*DOCUMENT SEGMENT*:
━━━━━━━━━━━━━━━━
Proposal balances inflation with modest tax increase
The Beacon City Council has scheduled a public hearing for Nov. 7 on the proposed 2023 budget, a $33.7 million spending plan that could include a modest property tax increase for homeowners.
The budget proposes a decrease of about 11 percent in the tax rate for residential properties. However, because assessed values are up nearly 18 percent for residences, the city estimates that the average home (assessed at $400,000) will see a 2.9 percent tax bill increase, which amounts to about $80 annually. With a 10 percent tax rate decrease proposed for commercial properties, those tax bills will likely decrease by about 10 percent.
The addition of $26 million in new or improved properties to the rolls, as well as a renegotiated sales tax-sharing agreement with Dutchess County, will ease the impact on residents. The tax-sharing agreement, brokered by Mayor Lee Kyriacou, will bring more than $1 million in added revenue next year.
━━━━━━━━━━━━━━━━
*MATERIAL SUPPLIED*:
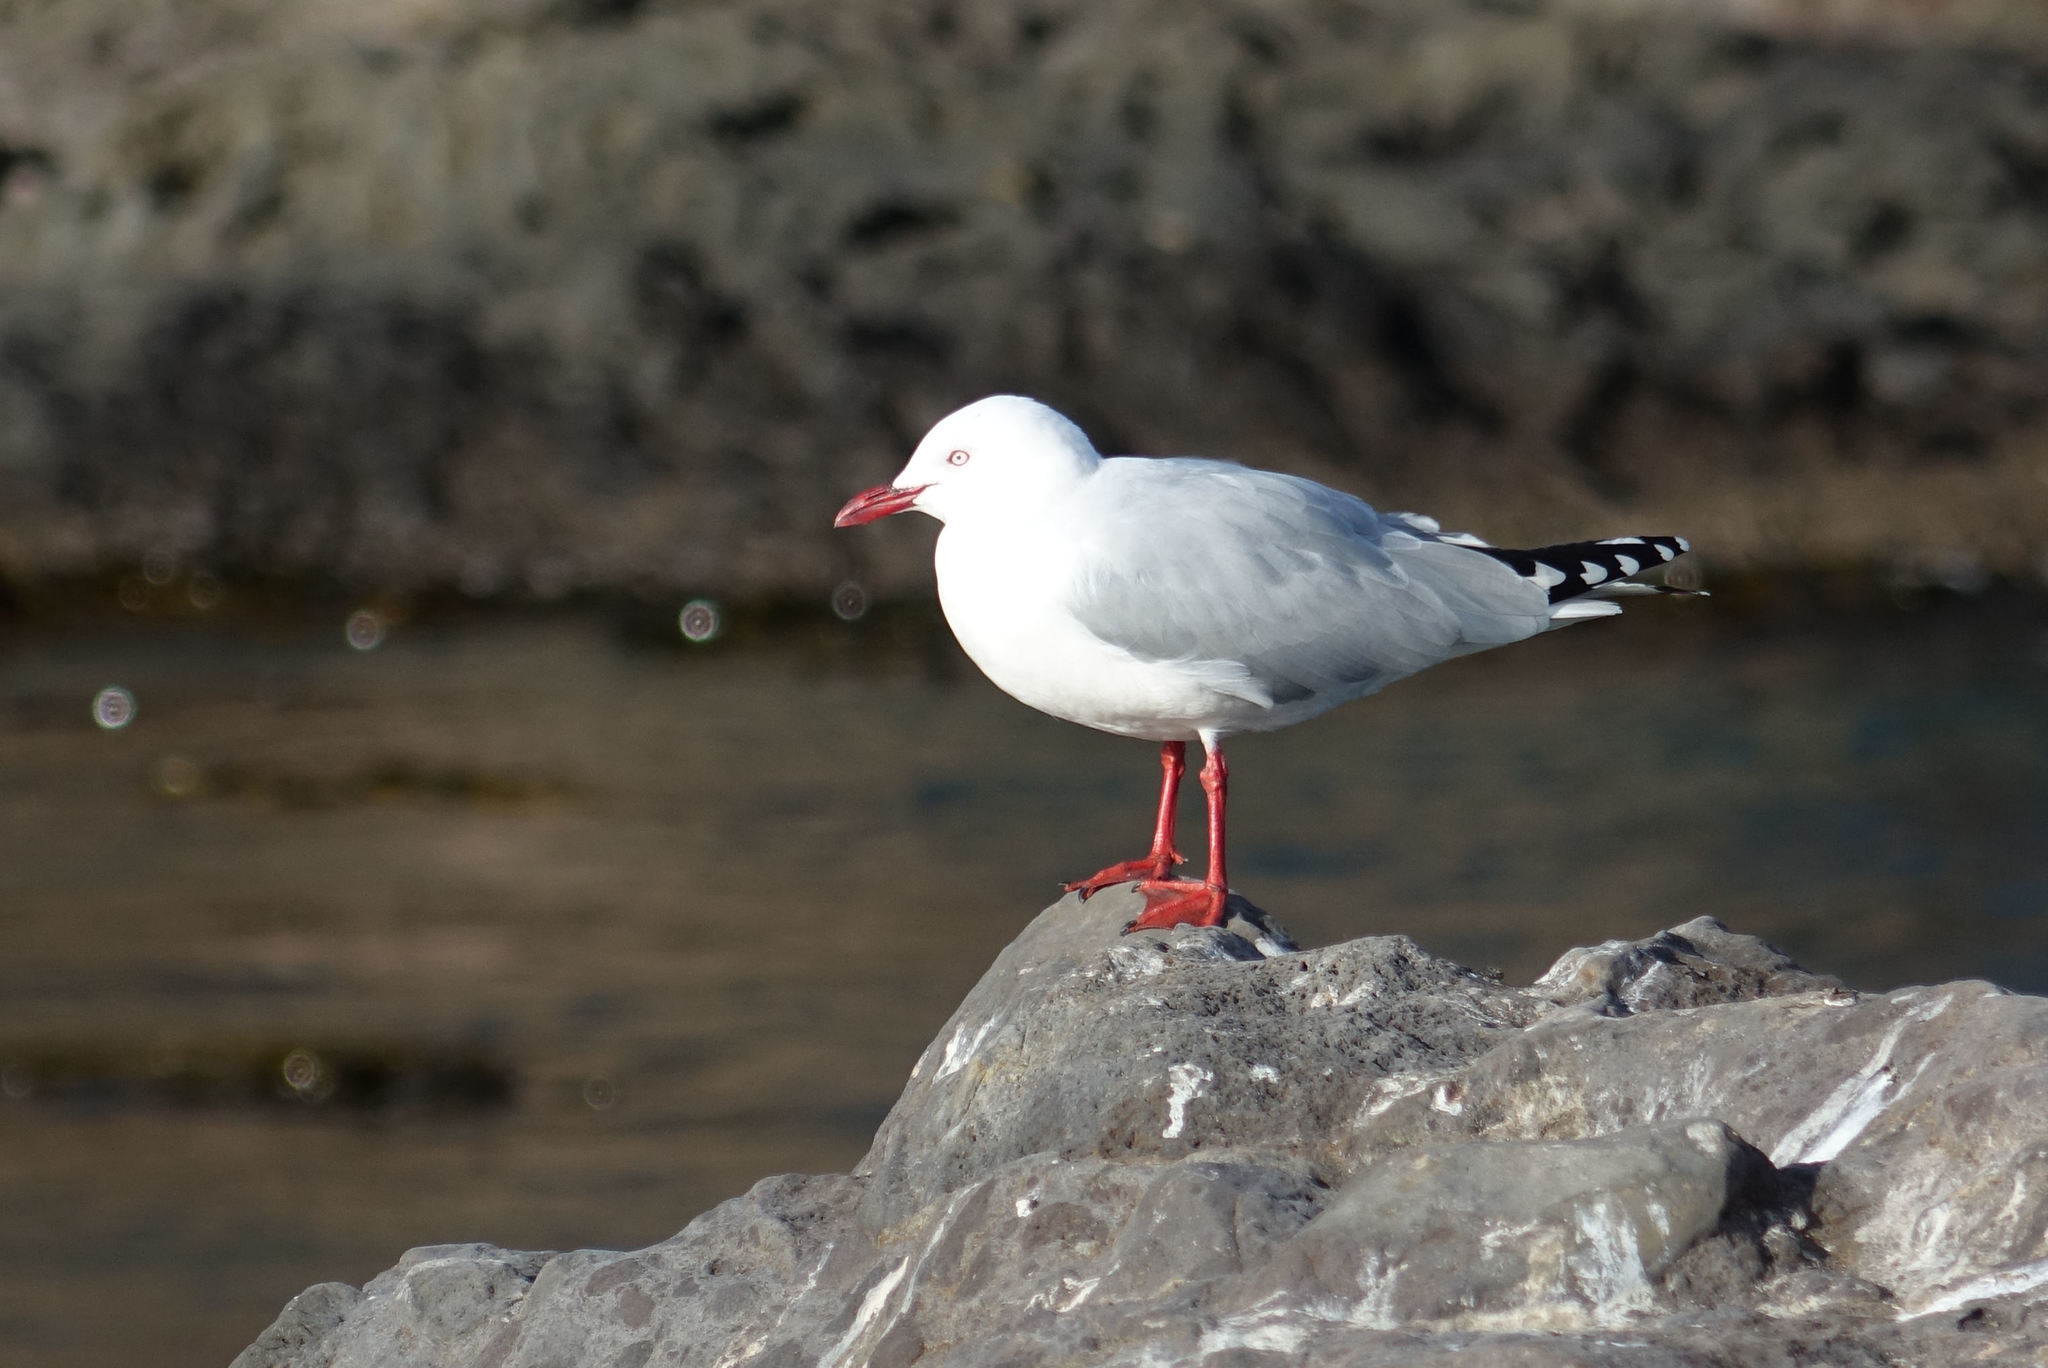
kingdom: Animalia
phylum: Chordata
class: Aves
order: Charadriiformes
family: Laridae
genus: Chroicocephalus
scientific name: Chroicocephalus novaehollandiae
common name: Silver gull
━━━━━━━━━━━━━━━━
*WHAT IS BEING ASKED*:
Continue the Beacon budget article from the point where it stops.

*EXPECTED ANSWER*:
“The sales tax bought us a number of things,” said City Administrator Chris White. “One, we’re reducing our reliance on the fund balance. Second we’re able to continue investing in a few new positions and some initiatives. Thirdly, we’re absorbing hits from inflation, particularly in insurance and energy costs, and we were also able to mitigate the tax hike. If we didn’t have the sales tax, that would be a lot higher.”
As always, the budget is broken up into three funds: a $24.6 million general operating fund, a $4 million water fund and a $5.1 million sewer fund. The proposal includes 3 percent increases in water and sewer fees to cover inflation and fund ongoing infrastructure investments.
The city is proposing a $12.5 million tax levy, which is the total amount of property taxes it would take in. The proposal is about $400,000 less than what the state’s tax cap allows.
If approved, the budget will add two full-time positions to the city workforce — a firefighter and a water/sewer maintenance helper — as well as a part-time civilian dispatcher in the Police Department. Initiatives that would receive continued or added funding include a full-time mental health case manager in the Police Department, ambulance service, park bathroom cleaning, the continuation of the municipal compost program and expanded swimming pool hours.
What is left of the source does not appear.